§ DIRECTIONS FOR THIS TASK: Where a line of the entries holds the string "sako", copy that line.

§ DATA EXCERPTS:
------------------------------------------------

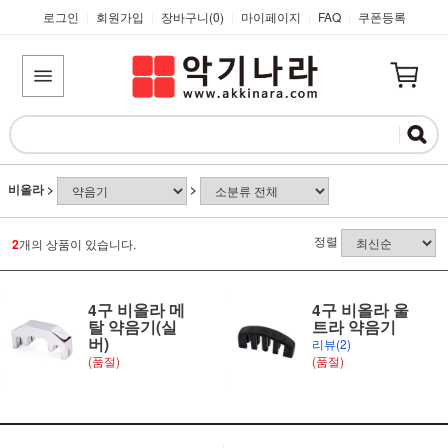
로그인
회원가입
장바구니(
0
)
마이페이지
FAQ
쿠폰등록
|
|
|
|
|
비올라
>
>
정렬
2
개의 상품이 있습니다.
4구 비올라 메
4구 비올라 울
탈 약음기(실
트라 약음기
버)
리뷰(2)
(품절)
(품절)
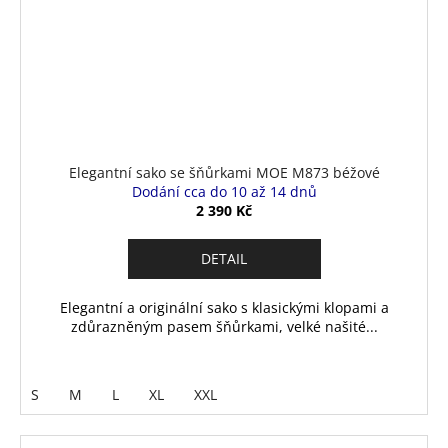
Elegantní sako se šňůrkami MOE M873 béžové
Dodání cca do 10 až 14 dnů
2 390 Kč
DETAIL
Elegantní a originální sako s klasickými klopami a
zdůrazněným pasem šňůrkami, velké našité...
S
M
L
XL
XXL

------------------------------------------------

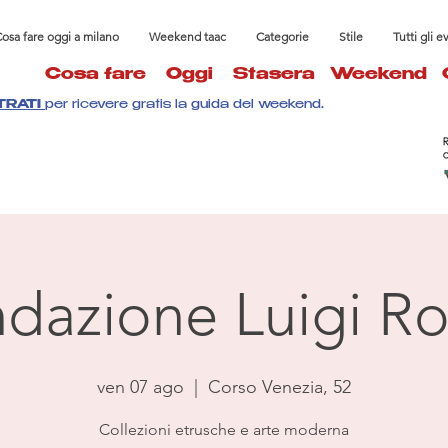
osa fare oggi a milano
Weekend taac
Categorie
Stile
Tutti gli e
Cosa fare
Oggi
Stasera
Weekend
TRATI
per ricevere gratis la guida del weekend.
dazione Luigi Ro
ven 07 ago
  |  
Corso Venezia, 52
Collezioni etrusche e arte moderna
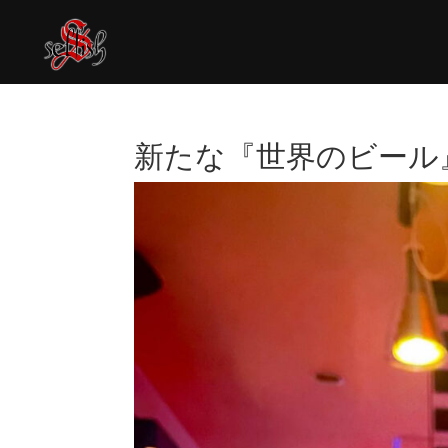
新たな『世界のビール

------------------------------------------------

§ EXERCISE SOLUTION:
Elegantní sako se šňůrkami MOE M873 béžové
Elegantní a originální sako s klasickými klopami a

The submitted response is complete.